─── EXERCISE INPUT

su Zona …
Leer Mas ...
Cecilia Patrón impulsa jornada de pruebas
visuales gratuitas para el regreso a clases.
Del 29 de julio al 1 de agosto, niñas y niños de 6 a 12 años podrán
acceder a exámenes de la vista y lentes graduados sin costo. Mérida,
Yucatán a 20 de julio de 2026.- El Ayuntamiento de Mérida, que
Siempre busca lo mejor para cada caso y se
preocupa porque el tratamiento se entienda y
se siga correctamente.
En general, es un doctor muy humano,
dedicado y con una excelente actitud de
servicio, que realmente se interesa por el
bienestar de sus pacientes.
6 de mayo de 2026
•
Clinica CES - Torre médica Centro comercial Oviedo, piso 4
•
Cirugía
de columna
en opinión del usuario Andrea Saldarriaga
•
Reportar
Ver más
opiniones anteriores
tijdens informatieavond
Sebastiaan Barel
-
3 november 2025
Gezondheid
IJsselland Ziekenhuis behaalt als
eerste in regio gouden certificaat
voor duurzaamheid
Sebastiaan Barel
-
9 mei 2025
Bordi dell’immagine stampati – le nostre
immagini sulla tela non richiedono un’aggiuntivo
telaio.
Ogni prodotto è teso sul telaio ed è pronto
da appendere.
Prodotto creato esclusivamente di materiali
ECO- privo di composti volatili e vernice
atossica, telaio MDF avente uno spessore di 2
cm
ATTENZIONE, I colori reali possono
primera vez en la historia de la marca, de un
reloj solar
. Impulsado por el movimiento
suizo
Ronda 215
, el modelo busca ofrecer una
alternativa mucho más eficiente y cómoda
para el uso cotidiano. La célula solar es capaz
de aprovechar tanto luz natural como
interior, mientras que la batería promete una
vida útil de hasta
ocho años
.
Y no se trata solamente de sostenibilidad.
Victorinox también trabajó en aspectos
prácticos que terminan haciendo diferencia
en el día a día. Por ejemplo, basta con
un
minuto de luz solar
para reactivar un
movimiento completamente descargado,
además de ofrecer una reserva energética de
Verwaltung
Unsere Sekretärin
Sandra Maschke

──────

• [INSTRUCTIONS TO FOLLOW] Starting at the line with "de aprovechar tanto luz natural como", copy every line up to and including the last one in the entries above.

• [SOLVED PROBLEM]
de aprovechar tanto luz natural como
interior, mientras que la batería promete una
vida útil de hasta
ocho años
.
Y no se trata solamente de sostenibilidad.
Victorinox también trabajó en aspectos
prácticos que terminan haciendo diferencia
en el día a día. Por ejemplo, basta con
un
minuto de luz solar
para reactivar un
movimiento completamente descargado,
además de ofrecer una reserva energética de
Verwaltung
Unsere Sekretärin
Sandra Maschke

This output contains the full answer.